* **Work instructions**:
Below are the entries to work from; restate word for word the portion that opens with the line containing "M1048 759 1060" and closes with the line containing "M214 600 236 543 395 577 350 828", keeping both.
━━━━━ Source material ━━━━━
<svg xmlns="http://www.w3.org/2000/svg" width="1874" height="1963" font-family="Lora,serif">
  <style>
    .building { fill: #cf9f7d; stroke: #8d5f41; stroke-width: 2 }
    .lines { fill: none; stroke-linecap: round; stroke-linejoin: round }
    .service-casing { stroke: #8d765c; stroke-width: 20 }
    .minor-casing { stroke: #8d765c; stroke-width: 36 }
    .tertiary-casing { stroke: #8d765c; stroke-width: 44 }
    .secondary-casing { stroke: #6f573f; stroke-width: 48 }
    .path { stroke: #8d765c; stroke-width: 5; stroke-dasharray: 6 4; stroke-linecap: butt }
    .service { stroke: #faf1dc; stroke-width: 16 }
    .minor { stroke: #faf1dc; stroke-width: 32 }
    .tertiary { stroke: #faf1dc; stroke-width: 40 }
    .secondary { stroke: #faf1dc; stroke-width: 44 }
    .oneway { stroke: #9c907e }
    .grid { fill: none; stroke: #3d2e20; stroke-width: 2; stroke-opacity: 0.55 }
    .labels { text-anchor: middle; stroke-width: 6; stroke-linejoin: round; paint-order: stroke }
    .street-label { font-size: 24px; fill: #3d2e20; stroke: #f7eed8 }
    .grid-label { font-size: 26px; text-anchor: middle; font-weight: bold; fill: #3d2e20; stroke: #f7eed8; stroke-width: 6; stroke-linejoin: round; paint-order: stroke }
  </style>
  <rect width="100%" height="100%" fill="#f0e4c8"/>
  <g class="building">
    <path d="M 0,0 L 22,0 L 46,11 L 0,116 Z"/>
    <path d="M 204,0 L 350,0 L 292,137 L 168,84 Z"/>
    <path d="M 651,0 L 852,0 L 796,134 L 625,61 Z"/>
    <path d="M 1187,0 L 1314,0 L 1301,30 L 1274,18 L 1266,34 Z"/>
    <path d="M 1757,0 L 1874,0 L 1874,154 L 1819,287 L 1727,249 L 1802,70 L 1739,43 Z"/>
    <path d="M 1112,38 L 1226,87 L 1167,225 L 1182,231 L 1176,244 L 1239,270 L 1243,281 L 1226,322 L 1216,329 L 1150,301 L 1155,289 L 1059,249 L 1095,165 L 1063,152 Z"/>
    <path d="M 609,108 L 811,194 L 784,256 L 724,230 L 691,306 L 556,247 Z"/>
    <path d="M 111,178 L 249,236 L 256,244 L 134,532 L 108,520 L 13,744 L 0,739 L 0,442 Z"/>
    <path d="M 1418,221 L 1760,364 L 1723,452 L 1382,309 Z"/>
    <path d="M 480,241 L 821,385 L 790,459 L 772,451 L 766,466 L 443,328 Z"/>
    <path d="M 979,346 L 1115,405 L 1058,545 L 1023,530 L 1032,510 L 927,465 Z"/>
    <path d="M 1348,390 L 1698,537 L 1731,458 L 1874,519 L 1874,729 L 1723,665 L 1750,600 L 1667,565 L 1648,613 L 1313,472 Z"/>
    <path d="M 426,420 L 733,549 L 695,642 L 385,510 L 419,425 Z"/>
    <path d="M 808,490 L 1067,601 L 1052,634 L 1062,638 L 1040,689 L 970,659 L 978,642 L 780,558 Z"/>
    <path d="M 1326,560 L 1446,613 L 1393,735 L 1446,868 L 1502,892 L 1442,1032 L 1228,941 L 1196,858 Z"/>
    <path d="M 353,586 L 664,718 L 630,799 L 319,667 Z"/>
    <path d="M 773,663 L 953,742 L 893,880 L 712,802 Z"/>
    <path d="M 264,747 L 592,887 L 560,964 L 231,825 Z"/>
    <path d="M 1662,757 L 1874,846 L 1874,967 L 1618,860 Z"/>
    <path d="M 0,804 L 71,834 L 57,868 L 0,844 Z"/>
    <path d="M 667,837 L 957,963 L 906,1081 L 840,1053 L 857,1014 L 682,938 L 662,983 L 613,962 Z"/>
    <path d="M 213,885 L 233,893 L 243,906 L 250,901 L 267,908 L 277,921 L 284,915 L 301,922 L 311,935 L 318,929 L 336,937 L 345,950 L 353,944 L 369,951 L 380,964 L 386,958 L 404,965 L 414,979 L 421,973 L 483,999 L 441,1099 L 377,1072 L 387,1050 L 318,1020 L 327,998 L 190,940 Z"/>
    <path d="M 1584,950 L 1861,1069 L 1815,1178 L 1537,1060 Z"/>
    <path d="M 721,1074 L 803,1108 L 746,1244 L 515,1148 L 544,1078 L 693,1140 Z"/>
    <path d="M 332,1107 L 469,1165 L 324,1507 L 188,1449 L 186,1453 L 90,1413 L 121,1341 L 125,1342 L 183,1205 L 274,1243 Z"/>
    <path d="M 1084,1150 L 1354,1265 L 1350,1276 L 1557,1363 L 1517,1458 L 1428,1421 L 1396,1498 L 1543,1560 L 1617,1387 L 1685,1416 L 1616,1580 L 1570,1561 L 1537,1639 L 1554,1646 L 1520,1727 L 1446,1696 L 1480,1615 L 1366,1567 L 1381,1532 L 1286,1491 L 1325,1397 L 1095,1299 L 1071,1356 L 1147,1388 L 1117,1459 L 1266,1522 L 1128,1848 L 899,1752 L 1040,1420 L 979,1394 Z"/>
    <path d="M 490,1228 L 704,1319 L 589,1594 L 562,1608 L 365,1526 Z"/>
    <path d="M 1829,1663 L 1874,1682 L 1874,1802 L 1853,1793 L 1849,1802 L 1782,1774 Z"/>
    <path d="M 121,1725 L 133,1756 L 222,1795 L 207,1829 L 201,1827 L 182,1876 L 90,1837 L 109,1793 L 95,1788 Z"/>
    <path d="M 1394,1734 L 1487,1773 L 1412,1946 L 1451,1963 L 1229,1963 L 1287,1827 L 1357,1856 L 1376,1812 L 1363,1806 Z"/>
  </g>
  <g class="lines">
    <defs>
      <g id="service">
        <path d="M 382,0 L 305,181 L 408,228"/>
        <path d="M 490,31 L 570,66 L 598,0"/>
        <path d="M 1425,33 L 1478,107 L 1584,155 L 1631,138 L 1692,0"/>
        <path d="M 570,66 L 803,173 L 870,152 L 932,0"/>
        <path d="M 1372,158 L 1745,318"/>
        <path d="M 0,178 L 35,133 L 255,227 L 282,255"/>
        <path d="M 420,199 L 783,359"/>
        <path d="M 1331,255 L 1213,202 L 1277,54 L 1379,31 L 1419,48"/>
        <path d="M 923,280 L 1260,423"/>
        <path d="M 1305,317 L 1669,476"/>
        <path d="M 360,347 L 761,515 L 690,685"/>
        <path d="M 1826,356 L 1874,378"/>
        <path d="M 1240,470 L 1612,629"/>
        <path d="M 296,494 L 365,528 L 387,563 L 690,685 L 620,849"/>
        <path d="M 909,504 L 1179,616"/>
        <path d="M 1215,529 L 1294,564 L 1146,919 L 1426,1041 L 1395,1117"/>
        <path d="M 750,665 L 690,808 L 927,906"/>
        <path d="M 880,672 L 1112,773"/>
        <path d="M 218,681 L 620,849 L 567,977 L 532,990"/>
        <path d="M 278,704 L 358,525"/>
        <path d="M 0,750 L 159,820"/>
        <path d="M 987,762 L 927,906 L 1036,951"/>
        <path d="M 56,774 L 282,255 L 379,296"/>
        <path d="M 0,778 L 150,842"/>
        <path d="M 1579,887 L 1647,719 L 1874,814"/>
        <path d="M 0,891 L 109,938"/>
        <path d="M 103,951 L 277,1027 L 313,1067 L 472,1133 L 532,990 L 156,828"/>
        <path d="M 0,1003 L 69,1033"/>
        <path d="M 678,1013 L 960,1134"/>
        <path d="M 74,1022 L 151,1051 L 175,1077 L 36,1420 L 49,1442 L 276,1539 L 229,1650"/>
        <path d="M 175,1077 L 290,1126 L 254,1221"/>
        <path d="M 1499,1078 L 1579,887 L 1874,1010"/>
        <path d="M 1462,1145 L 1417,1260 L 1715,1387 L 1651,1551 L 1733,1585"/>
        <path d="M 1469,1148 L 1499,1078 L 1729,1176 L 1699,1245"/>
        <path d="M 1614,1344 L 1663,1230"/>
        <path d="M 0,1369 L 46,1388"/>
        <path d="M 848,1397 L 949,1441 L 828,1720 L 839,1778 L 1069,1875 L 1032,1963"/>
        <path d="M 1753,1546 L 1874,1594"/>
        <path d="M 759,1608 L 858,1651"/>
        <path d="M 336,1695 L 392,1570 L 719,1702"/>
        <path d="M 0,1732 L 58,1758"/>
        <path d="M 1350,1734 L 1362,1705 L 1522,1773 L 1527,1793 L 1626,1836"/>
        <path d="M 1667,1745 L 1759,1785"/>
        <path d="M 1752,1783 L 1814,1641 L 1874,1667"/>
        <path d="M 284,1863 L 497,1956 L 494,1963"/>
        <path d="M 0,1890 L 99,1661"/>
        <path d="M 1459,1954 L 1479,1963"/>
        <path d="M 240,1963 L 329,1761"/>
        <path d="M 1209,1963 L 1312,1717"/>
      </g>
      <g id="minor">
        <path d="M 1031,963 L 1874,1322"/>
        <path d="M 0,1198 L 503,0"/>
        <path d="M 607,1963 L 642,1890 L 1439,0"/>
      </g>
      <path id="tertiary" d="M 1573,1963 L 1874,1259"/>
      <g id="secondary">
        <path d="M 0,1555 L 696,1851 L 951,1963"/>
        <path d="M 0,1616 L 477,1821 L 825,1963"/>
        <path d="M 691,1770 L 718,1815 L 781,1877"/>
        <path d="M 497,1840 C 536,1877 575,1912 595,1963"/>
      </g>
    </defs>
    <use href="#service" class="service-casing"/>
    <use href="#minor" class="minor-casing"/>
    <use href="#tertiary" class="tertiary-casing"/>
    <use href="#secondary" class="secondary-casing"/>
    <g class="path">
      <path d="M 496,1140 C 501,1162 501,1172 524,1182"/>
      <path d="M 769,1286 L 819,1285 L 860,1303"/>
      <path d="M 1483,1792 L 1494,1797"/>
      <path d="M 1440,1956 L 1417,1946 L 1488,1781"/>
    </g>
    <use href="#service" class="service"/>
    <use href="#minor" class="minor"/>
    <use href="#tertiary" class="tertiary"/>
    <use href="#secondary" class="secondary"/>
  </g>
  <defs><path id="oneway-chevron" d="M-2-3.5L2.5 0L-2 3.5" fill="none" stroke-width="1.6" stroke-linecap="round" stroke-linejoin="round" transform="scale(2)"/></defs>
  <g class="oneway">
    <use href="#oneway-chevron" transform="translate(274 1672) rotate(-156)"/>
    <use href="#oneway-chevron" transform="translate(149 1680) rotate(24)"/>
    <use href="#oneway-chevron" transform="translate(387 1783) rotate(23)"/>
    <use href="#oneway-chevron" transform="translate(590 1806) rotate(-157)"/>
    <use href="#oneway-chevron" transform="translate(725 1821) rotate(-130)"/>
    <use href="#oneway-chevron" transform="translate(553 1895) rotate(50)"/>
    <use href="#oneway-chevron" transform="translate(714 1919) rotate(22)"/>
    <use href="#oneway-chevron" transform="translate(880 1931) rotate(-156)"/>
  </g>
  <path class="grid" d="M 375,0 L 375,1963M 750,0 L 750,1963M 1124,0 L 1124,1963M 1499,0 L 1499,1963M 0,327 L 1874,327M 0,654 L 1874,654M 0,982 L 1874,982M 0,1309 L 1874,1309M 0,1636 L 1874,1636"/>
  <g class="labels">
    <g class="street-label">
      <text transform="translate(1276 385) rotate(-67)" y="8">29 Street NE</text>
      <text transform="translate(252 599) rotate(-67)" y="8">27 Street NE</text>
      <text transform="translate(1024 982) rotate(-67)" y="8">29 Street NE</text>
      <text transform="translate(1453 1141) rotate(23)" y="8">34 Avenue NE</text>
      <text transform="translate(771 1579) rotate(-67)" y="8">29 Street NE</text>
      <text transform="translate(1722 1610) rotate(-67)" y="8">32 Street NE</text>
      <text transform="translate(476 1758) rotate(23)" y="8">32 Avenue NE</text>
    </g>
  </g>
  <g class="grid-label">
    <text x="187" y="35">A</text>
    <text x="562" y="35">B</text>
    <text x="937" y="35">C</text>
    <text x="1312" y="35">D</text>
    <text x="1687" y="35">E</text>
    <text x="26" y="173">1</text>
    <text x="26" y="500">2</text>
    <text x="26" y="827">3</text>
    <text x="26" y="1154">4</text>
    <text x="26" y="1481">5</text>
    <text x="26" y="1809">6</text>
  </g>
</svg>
━━━━━
━━━━━ Source material ━━━━━
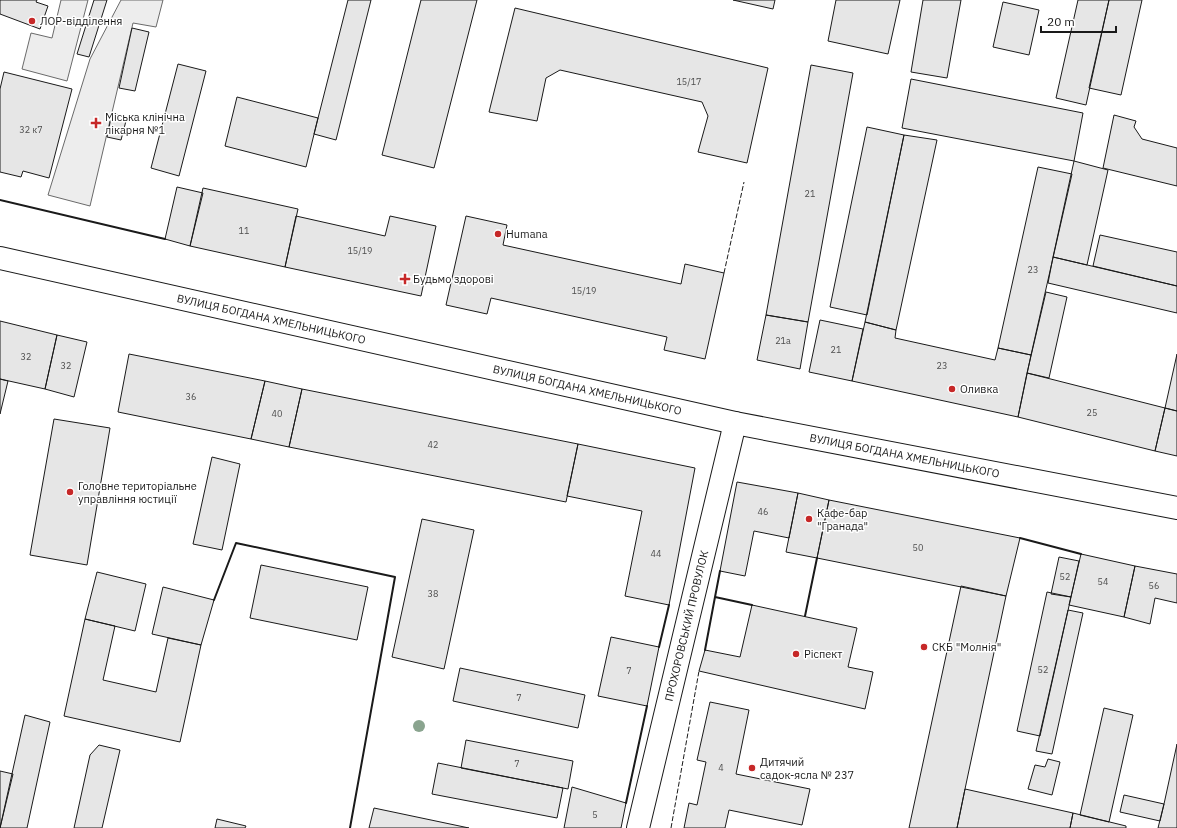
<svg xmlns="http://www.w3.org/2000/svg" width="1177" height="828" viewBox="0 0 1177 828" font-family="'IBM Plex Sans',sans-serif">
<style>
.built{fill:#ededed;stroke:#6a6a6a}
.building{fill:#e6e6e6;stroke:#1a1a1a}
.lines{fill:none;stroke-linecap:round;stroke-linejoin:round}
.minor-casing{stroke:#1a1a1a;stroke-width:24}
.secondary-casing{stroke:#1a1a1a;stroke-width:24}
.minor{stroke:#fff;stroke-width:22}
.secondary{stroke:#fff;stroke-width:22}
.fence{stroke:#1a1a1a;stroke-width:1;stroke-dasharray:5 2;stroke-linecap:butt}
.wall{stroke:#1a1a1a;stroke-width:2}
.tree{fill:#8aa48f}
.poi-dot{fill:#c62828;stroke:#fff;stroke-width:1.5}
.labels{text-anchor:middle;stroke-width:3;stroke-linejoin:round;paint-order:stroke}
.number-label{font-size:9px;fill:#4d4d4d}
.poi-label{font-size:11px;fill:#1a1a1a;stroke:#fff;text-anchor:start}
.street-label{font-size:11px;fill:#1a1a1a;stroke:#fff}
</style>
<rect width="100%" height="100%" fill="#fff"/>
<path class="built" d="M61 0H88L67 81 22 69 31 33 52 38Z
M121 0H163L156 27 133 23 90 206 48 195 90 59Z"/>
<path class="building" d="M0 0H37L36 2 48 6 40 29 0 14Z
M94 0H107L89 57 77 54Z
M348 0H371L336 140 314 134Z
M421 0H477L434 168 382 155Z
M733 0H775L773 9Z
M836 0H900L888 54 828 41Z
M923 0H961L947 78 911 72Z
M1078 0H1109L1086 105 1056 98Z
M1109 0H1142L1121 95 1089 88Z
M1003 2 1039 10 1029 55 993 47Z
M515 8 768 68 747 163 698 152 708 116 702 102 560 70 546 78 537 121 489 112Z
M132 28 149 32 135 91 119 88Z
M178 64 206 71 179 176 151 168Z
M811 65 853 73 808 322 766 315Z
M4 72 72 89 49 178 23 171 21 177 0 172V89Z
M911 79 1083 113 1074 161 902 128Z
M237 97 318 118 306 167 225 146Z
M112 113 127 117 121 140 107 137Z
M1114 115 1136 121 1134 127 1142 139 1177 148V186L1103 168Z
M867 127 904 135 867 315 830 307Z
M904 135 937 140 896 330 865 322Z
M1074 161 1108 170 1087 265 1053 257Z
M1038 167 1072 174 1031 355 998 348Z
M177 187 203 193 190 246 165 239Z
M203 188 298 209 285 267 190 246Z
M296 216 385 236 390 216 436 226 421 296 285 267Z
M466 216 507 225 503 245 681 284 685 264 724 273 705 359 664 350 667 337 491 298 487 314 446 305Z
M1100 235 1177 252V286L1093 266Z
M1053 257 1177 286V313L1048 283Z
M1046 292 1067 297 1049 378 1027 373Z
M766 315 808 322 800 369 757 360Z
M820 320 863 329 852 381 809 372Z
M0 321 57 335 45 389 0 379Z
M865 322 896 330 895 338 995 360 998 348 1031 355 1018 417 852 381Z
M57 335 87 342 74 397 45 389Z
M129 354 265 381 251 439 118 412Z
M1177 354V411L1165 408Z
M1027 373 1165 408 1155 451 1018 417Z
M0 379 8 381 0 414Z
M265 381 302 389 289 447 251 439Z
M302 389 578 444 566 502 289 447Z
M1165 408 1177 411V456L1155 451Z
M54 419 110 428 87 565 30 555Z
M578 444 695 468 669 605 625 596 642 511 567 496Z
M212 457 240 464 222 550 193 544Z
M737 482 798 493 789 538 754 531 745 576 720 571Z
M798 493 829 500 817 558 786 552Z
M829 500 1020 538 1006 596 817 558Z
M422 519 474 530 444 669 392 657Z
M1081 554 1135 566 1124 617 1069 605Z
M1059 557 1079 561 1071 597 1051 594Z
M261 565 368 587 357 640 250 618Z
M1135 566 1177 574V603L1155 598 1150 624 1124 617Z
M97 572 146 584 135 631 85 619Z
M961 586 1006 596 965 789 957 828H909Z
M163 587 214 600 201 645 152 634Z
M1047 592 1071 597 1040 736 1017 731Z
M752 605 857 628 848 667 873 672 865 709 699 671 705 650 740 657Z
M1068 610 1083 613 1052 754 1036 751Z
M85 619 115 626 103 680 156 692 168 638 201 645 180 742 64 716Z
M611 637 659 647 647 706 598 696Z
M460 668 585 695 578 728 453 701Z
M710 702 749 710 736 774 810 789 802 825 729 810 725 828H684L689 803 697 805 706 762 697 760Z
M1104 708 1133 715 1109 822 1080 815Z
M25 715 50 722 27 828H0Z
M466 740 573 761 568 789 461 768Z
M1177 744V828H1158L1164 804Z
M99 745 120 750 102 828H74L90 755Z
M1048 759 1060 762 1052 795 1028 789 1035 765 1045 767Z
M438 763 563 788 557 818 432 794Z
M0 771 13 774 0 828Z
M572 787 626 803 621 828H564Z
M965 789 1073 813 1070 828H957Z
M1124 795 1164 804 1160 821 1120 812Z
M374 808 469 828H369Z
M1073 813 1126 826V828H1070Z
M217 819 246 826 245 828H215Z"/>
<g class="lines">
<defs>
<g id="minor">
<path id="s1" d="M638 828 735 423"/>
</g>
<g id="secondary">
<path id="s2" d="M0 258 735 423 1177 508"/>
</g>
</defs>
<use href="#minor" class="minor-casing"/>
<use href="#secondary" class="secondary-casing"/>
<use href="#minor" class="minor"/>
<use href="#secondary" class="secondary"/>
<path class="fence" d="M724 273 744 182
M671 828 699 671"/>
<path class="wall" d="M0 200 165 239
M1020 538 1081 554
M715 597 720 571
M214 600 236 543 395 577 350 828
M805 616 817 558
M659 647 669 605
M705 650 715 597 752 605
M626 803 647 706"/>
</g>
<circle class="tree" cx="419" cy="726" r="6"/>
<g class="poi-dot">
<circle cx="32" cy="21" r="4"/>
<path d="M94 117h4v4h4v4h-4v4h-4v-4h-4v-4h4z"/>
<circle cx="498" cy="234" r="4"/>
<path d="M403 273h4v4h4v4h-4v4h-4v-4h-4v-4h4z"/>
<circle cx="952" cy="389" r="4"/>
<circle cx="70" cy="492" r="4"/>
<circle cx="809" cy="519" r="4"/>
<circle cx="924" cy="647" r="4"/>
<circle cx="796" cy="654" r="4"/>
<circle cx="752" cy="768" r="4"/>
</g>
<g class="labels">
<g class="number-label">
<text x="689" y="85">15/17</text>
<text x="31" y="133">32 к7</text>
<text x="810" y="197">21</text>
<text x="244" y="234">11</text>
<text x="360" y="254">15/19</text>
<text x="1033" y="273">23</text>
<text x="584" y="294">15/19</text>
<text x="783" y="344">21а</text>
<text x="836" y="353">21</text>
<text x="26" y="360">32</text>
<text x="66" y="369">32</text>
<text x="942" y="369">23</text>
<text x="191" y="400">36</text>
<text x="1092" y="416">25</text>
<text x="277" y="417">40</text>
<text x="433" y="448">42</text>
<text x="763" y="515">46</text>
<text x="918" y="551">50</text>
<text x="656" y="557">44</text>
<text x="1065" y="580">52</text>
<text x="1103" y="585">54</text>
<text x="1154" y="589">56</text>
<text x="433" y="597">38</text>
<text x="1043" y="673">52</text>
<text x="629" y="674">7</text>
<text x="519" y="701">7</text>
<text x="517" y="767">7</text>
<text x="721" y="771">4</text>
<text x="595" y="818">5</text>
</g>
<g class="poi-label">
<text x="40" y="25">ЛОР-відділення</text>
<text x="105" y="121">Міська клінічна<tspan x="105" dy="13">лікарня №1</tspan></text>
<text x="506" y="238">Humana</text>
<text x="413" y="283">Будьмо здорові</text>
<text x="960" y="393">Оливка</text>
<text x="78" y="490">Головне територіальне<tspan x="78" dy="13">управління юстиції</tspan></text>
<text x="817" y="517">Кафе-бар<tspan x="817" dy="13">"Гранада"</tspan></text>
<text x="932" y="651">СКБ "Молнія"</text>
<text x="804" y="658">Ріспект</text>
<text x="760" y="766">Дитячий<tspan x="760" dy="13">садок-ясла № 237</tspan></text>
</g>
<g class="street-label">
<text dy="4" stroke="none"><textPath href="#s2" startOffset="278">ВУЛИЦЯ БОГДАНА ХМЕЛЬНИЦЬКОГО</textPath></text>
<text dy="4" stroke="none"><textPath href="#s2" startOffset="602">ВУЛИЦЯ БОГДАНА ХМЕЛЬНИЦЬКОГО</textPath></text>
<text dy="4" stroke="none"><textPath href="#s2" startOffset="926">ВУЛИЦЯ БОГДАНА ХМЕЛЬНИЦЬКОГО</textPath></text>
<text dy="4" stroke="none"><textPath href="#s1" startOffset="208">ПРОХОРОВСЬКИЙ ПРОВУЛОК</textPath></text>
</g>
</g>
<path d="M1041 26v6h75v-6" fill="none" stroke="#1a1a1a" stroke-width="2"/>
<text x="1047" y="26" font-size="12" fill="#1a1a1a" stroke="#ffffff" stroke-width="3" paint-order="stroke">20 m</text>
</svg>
━━━━━
* **Result below**:
M1048 759 1060 762 1052 795 1028 789 1035 765 1045 767Z
M438 763 563 788 557 818 432 794Z
M0 771 13 774 0 828Z
M572 787 626 803 621 828H564Z
M965 789 1073 813 1070 828H957Z
M1124 795 1164 804 1160 821 1120 812Z
M374 808 469 828H369Z
M1073 813 1126 826V828H1070Z
M217 819 246 826 245 828H215Z"/>
<g class="lines">
<defs>
<g id="minor">
<path id="s1" d="M638 828 735 423"/>
</g>
<g id="secondary">
<path id="s2" d="M0 258 735 423 1177 508"/>
</g>
</defs>
<use href="#minor" class="minor-casing"/>
<use href="#secondary" class="secondary-casing"/>
<use href="#minor" class="minor"/>
<use href="#secondary" class="secondary"/>
<path class="fence" d="M724 273 744 182
M671 828 699 671"/>
<path class="wall" d="M0 200 165 239
M1020 538 1081 554
M715 597 720 571
M214 600 236 543 395 577 350 828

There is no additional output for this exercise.